Dis, tu crois qu'on se retrouvera un jour, tous les deux ?
Tu crois qu'un jour, comme là, là, dans cette rue, par la fenêtre, je te verrai, je t'apercevrai,
Et puis, et puis.. Je ne sais pas.
Je suis sensible, un peu trop même.. Tu me connais.
Je ne saurai pas trop comment réagir. Je pleurerai d'abord, sans doute, de joie, de soulagement, de l'arrachement de cette peine si coutumière qu'elle en était devenue rassurante, d'un peu de tout, de beaucoup pour rien.

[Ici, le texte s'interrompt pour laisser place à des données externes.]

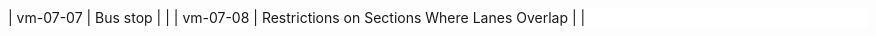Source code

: | vm-07-07 | Bus stop                                                                 |                                                                                                                                                                                                                                                                                                                                                                                                                                                                 |
| vm-07-08 | Restrictions on Sections Where Lanes Overlap                             |                                                                                                                                                                                                                                                                                                                                                                                                                                                                 |
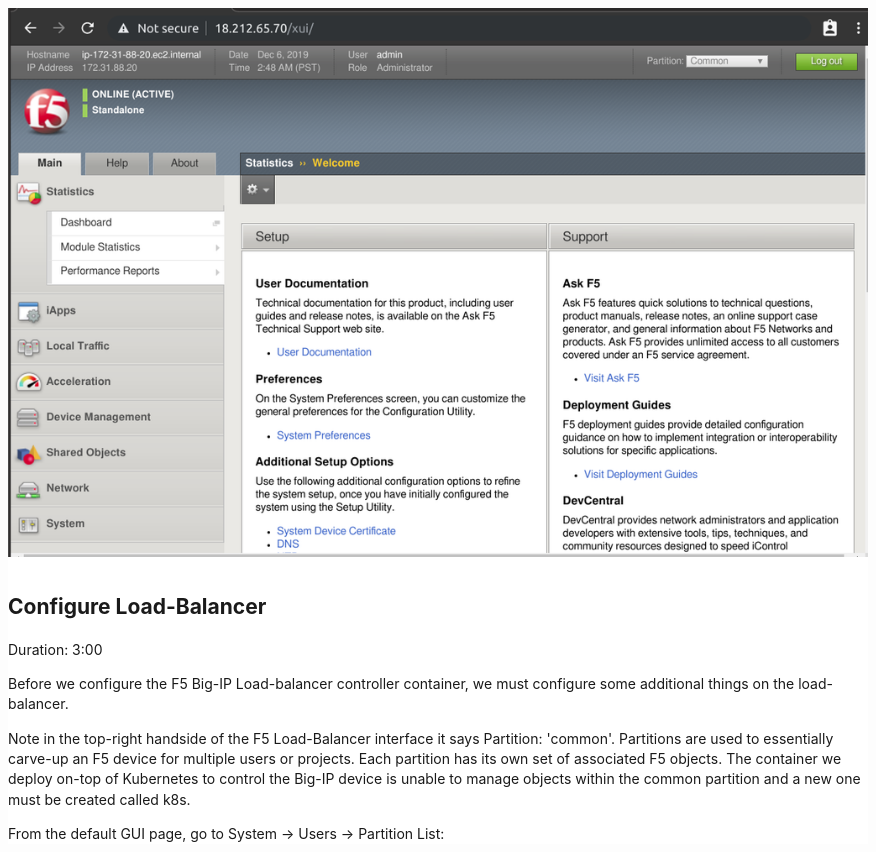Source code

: ![F5 Big-IP homepage](./images/f5-big-ip-homepage.png)

## Configure Load-Balancer
Duration: 3:00

Before we configure the F5 Big-IP Load-balancer controller container, we must configure some additional things on the load-balancer.

Note in the top-right handside of the F5 Load-Balancer interface it says Partition: 'common'. Partitions are used to essentially carve-up an F5 device for multiple users or projects. Each partition has its own set of associated F5 objects. The container we deploy on-top of Kubernetes to control the Big-IP device is unable to manage objects within the common partition and a new one must be created called k8s.

From the default GUI page, go to System -> Users -> Partition List: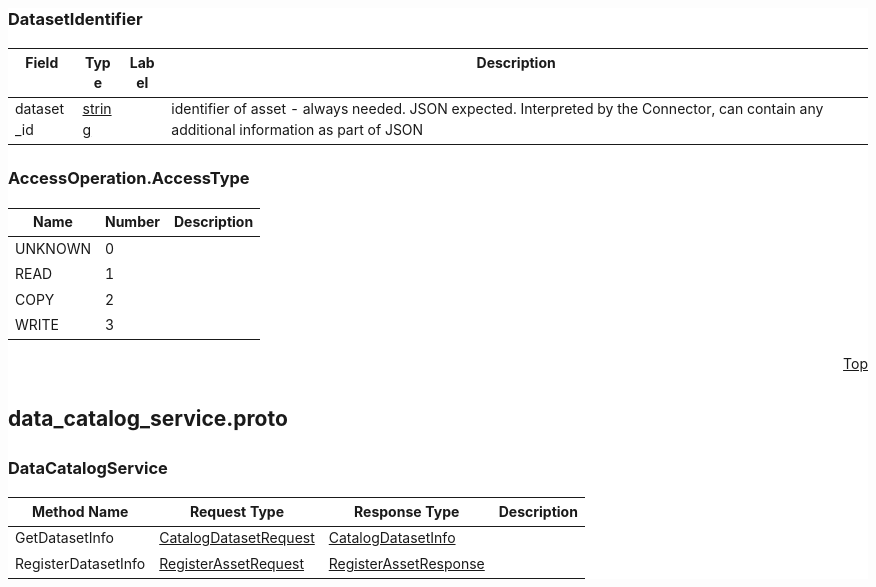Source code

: 




<a name="connectors.DatasetIdentifier"></a>

### DatasetIdentifier



| Field | Type | Label | Description |
| ----- | ---- | ----- | ----------- |
| dataset_id | [string](#string) |  | identifier of asset - always needed. JSON expected. Interpreted by the Connector, can contain any additional information as part of JSON |





 


<a name="connectors.AccessOperation.AccessType"></a>

### AccessOperation.AccessType


| Name | Number | Description |
| ---- | ------ | ----------- |
| UNKNOWN | 0 |  |
| READ | 1 |  |
| COPY | 2 |  |
| WRITE | 3 |  |


 

 



<a name="data_catalog_service.proto"></a>
<p align="right"><a href="#top">Top</a></p>

## data_catalog_service.proto



<a name="connectors.DataCatalogService"></a>

### DataCatalogService


| Method Name | Request Type | Response Type | Description |
| ----------- | ------------ | ------------- | ------------|
| GetDatasetInfo | [CatalogDatasetRequest](#connectors.CatalogDatasetRequest) | [CatalogDatasetInfo](#connectors.CatalogDatasetInfo) |  |
| RegisterDatasetInfo | [RegisterAssetRequest](#connectors.RegisterAssetRequest) | [RegisterAssetResponse](#connectors.RegisterAssetResponse) |  |

 
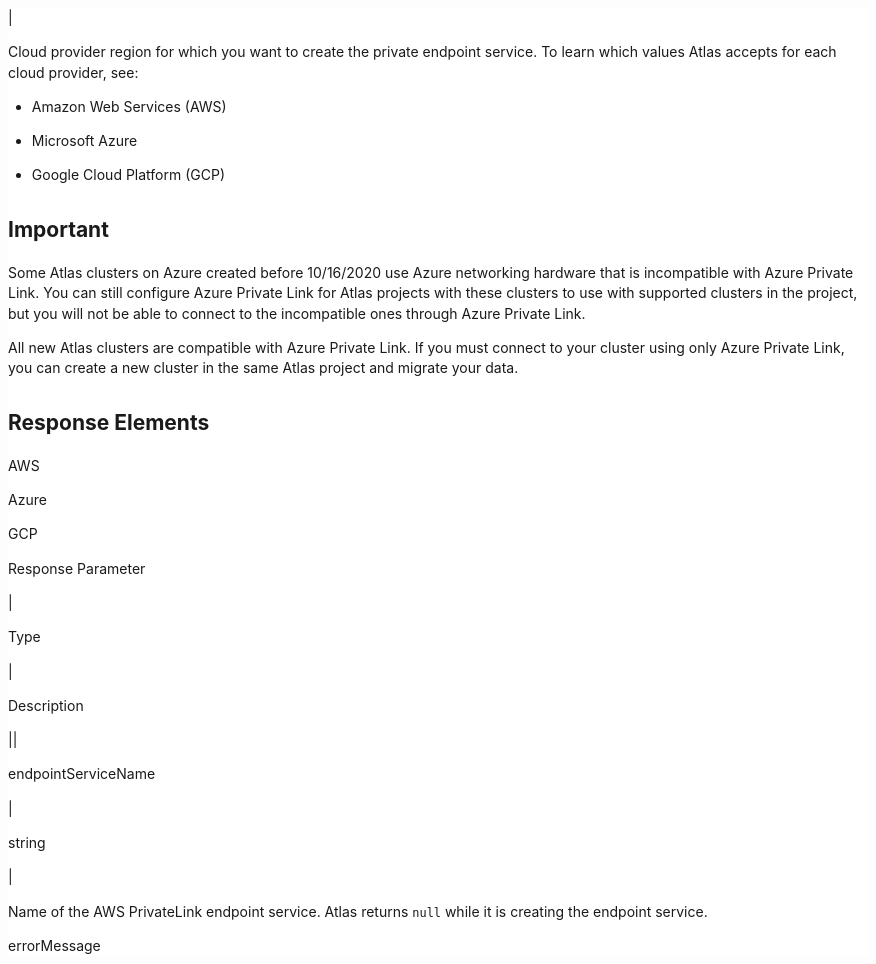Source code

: |

Cloud provider region for which you want to create the private endpoint
service. To learn which values Atlas accepts for each cloud provider, see:

  * Amazon Web Services (AWS)

  * Microsoft Azure

  * Google Cloud Platform (GCP)

## Important

Some Atlas clusters on Azure created before 10/16/2020 use Azure networking
hardware that is incompatible with Azure Private Link. You can still configure
Azure Private Link for Atlas projects with these clusters to use with
supported clusters in the project, but you will not be able to connect to the
incompatible ones through Azure Private Link.

All new Atlas clusters are compatible with Azure Private Link. If you must
connect to your cluster using only Azure Private Link, you can create a new
cluster in the same Atlas project and migrate your data.  
  
## Response Elements

AWS

Azure

GCP

Response Parameter

|

Type

|

Description  
  
||  
  
endpointServiceName

|

string

|

Name of the AWS PrivateLink endpoint service. Atlas returns `null` while it is
creating the endpoint service.  
  
errorMessage
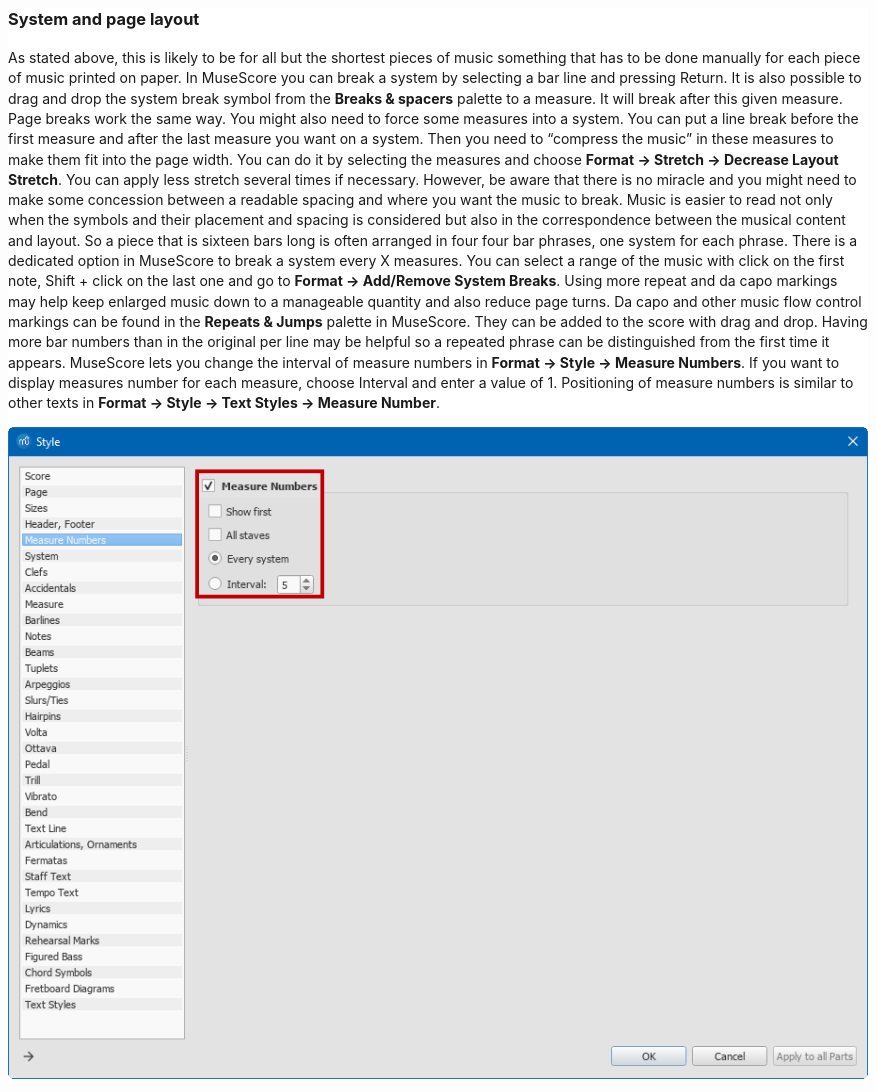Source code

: ### System and page layout

As stated above, this is likely to be for all but the shortest pieces of music something that has to be done manually for each piece of music printed on paper. In MuseScore you can break a system by selecting a bar line and pressing Return. It is also possible to drag and drop the system break symbol from the **Breaks & spacers** palette to a measure. It will break after this given measure. Page breaks work the same way. You might also need to force some measures into a system. You can put a line break before the first measure and after the last measure you want on a system. Then you need to “compress the music” in these measures to make them fit into the page width. You can do it by selecting the measures and choose **Format → Stretch → Decrease Layout Stretch**. You can apply less stretch several times if necessary. However, be aware that there is no miracle and you might need to make some concession between a readable spacing and where you want the music to break. Music is easier to read not only when the symbols and their placement and spacing is considered but also in the correspondence between the musical content and layout. So a piece that is sixteen bars long is often arranged in four four bar phrases, one system for each phrase. There is a dedicated option in MuseScore to break a system every X measures. You can select a range of the music with click on the first note, Shift + click on the last one and go to **Format → Add/Remove System Breaks**. Using more repeat and da capo markings may help keep enlarged music down to a manageable quantity and also reduce page turns. Da capo and other music flow control markings can be found in the **Repeats & Jumps** palette in MuseScore. They can be added to the score with drag and drop. Having more bar numbers than in the original per line may be helpful so a repeated phrase can be distinguished from the first time it appears. MuseScore lets you change the interval of measure numbers in **Format → Style → Measure Numbers**. If you want to display measures number for each measure, choose Interval and enter a value of 1. Positioning of measure numbers is similar to other texts in **Format → Style → Text Styles → Measure Number**.
 
![Measure number](../images/Measure-Number_340.png)
 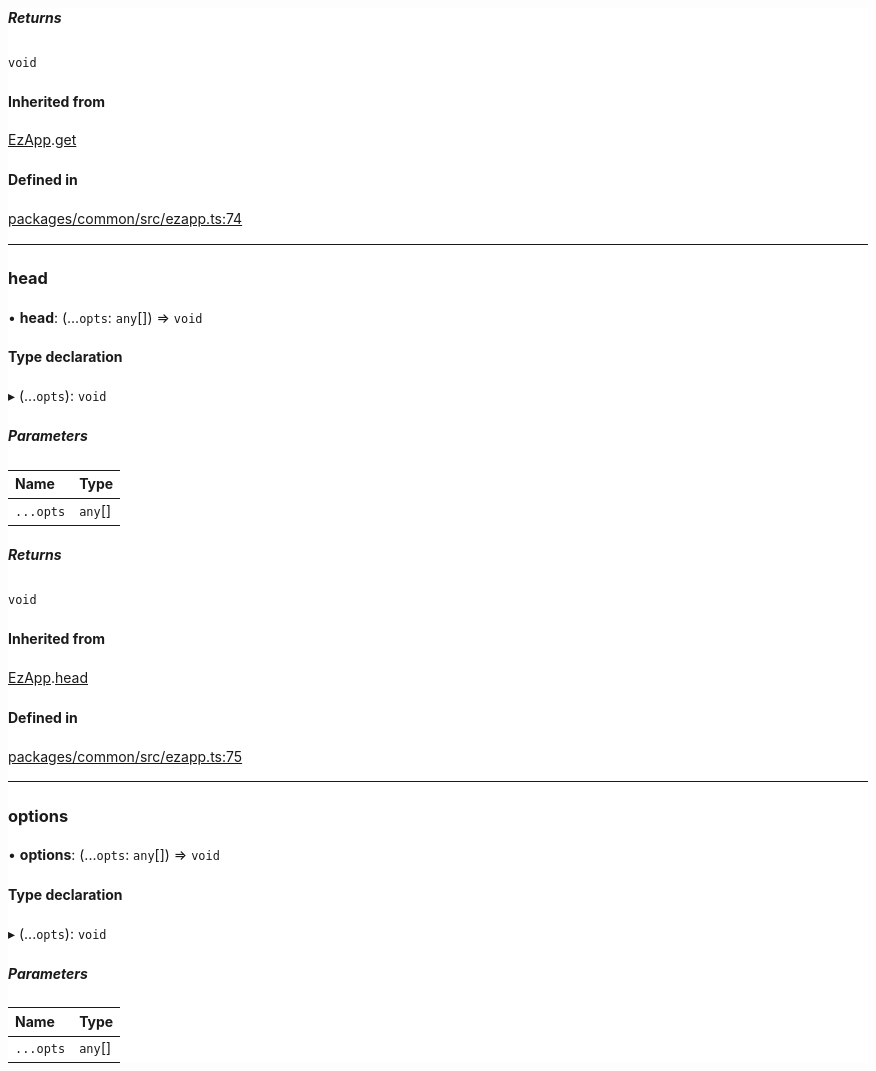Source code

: ##### Returns

`void`

#### Inherited from

[EzApp](_ezbackend_common.EzApp).[get](_ezbackend_common.EzApp#get)

#### Defined in

[packages/common/src/ezapp.ts:74](https://github.com/kapydev/ezbackend/blob/15c3f57/packages/common/src/ezapp.ts#L74)

___

### head

• **head**: (...`opts`: `any`[]) => `void`

#### Type declaration

▸ (...`opts`): `void`

##### Parameters

| Name | Type |
| :------ | :------ |
| `...opts` | `any`[] |

##### Returns

`void`

#### Inherited from

[EzApp](_ezbackend_common.EzApp).[head](_ezbackend_common.EzApp#head)

#### Defined in

[packages/common/src/ezapp.ts:75](https://github.com/kapydev/ezbackend/blob/15c3f57/packages/common/src/ezapp.ts#L75)

___

### options

• **options**: (...`opts`: `any`[]) => `void`

#### Type declaration

▸ (...`opts`): `void`

##### Parameters

| Name | Type |
| :------ | :------ |
| `...opts` | `any`[] |
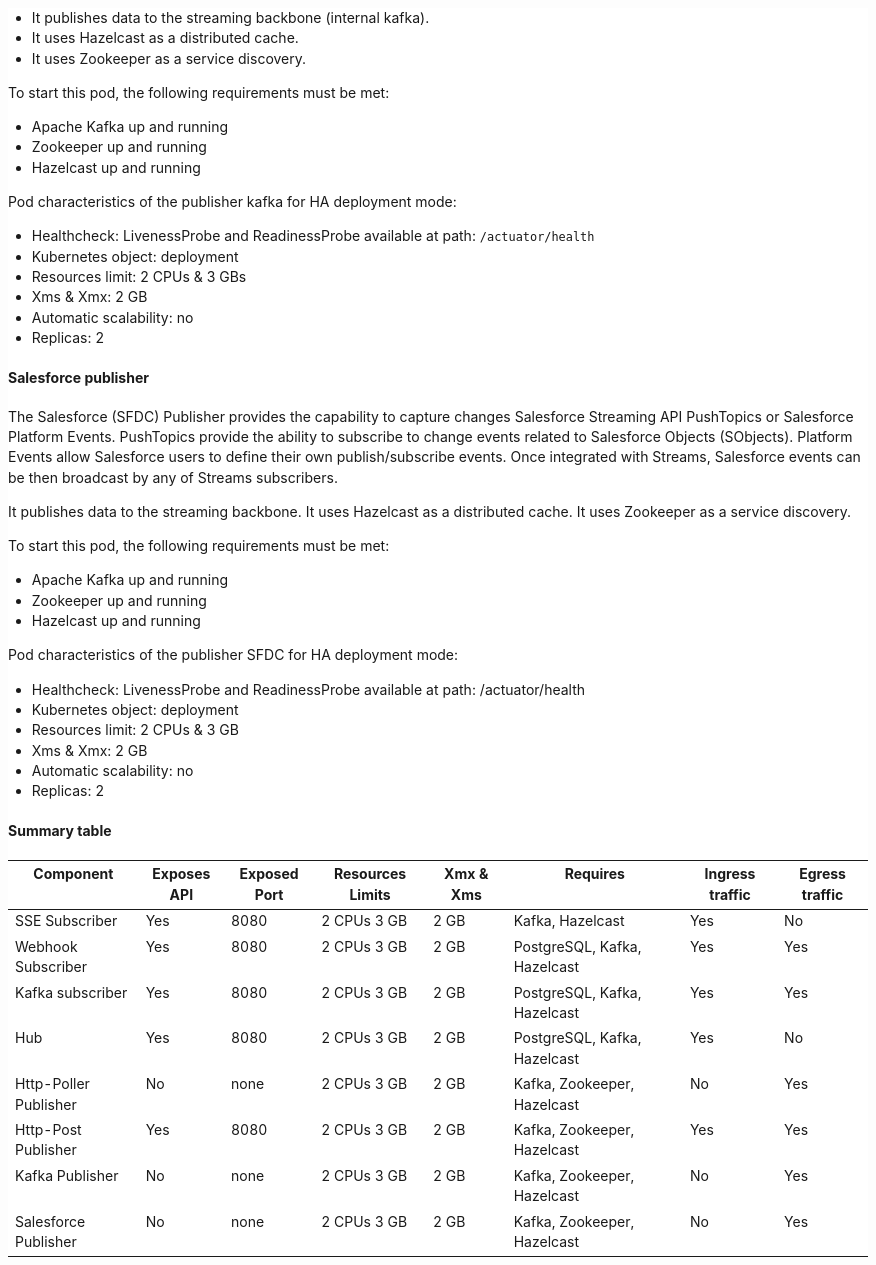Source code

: * It publishes data to the streaming backbone (internal kafka).
* It uses Hazelcast as a distributed cache.
* It uses Zookeeper as a service discovery.

To start this pod, the following requirements must be met:

* Apache Kafka up and running
* Zookeeper up and running
* Hazelcast up and running

Pod characteristics of the publisher kafka for HA deployment mode:

* Healthcheck: LivenessProbe and ReadinessProbe available at path: `/actuator/health`
* Kubernetes object: deployment  
* Resources limit: 2 CPUs & 3 GBs
* Xms & Xmx: 2 GB
* Automatic scalability: no
* Replicas: 2

#### Salesforce publisher

The Salesforce (SFDC) Publisher provides the capability to capture changes Salesforce Streaming API PushTopics or Salesforce Platform Events. PushTopics provide the ability to subscribe to change events related to Salesforce Objects (SObjects). Platform Events allow Salesforce users to define their own publish/subscribe events. Once integrated with Streams, Salesforce events can be then broadcast by any of Streams subscribers.

It publishes data to the streaming backbone.
It uses Hazelcast as a distributed cache.
It uses Zookeeper as a service discovery.

To start this pod, the following requirements must be met:

* Apache Kafka up and running
* Zookeeper up and running
* Hazelcast up and running

Pod characteristics of the publisher SFDC for HA deployment mode:

* Healthcheck: LivenessProbe and ReadinessProbe available at path: /actuator/health
* Kubernetes object: deployment  
* Resources limit: 2 CPUs & 3 GB
* Xms & Xmx: 2 GB
* Automatic scalability: no
* Replicas: 2

#### Summary table

| Component             | Exposes API | Exposed Port | Resources Limits | Xmx & Xms | Requires | Ingress traffic | Egress traffic |
| --------------------- | ----------- | ------------ | ---------------- | --------- | -------- | --------------- | -------------- |
| SSE Subscriber        | Yes         | 8080         | 2 CPUs 3 GB      | 2 GB      | Kafka, Hazelcast             | Yes | No  |
| Webhook  Subscriber   | Yes         | 8080         | 2 CPUs 3 GB      | 2 GB      | PostgreSQL, Kafka, Hazelcast | Yes | Yes |
| Kafka subscriber      | Yes         | 8080         | 2 CPUs 3 GB      | 2 GB      | PostgreSQL, Kafka, Hazelcast | Yes | Yes |
| Hub                   | Yes         | 8080         | 2 CPUs 3 GB      | 2 GB      | PostgreSQL, Kafka, Hazelcast | Yes | No  |
| Http-Poller Publisher | No          | none         | 2 CPUs 3 GB      | 2 GB      | Kafka, Zookeeper, Hazelcast  | No  | Yes |
| Http-Post  Publisher  | Yes         | 8080         | 2 CPUs 3 GB      | 2 GB      | Kafka, Zookeeper, Hazelcast  | Yes | Yes |
| Kafka Publisher       | No          | none         | 2 CPUs 3 GB      | 2 GB      | Kafka, Zookeeper, Hazelcast  | No  | Yes |
| Salesforce Publisher  | No          | none         | 2 CPUs 3 GB      | 2 GB      | Kafka, Zookeeper, Hazelcast  | No  | Yes |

Et puis..
Et après ? Tu ne devines pas ?
C'est pourtant évident.
Je sortirai, peu importe les larmes que je n'aurai pas le temps d'essuyer, je me jetterai dans tes bras, et ce sera fait : je ne te relâcherai plus jamais, et ça, tu sais comment je suis, je m'y tiendrai."
Un fragment de conversation, pêché, très, trop profond pour ne recueillir plus d'une minuscule portion de l'immense intégralité, au creux des pensées de la jeune créature.
Un discours silencieux, sans destinataire, ou, rectifions, car il y en a un, mais celui ci est absent, et parce que la télépathie n'a toujours pas été démontrée comme existante, toute réponse de sa part pourrait ainsi être prise comme hallucination auditive, comme signe de démence, comme un début de fin, comme quelque chose qu'il vaut mieux ne pas espérer.
En bref ? Un monologue, comme une prévision, un fantasme confus de conciliabule entre une fillette et son amant.
"T'y crois toi, qu'on sera réunis, que "Nous deux", bin ça deviendra un mot singulier; puis le singulier, c'est bien connu, ça peut pas être séparé, et dis, tu peux m'affirmer pour sur qu'on se retrouvera ?
Certain ? Parce que moi, moi je.. Mais si tu n'es pas là ? Et si je reste ici, je t'attend, mais tu ne viens pas ? Et si je te cherche, ici, partout, sur Terre, au ciel mais que je ne trouve rien qui soit Toi ?
Et si tu m'oublies ? Et si tu m'as déjà oublié, si je ne suis plus qu'un reflet flou du passé, si tu ne sais plus qui je suis, et si tu n'arrives même plus à te représenter mon visage, le visage de celle qui t'aime, qui est folle de toi, le visage de celle qui t'attend, de celle qui fait de son mieux pour ne pas changer, pour que tu puisses la reconnaître, dans dix minutes, dix jours ou dix ans.. J'ai peur.. J'ai tellement peur, tu ne t'imagines même pas.
Pourquoi es-tu parti ? Pourquoi m'avoir abandonné dis moi, pourquoi ?"
Pour pouvoir réellement comprendre cette situation dans son contexte, une réponse du principal concerné aurait été la bienvenue.
Or, celui était absent.
Ainsi, pendant que cette tempête d'hystérie grondait pour la fillette désespérée, confortablement installé dans le bistro du coin, l'homme qui l'avait laissée à peine une heure auparavant, le pauvre; il n'avait aucune idée du drame qu'il avait provoqué; dégustait sa bière, et ne pensait à rien, tout simplement.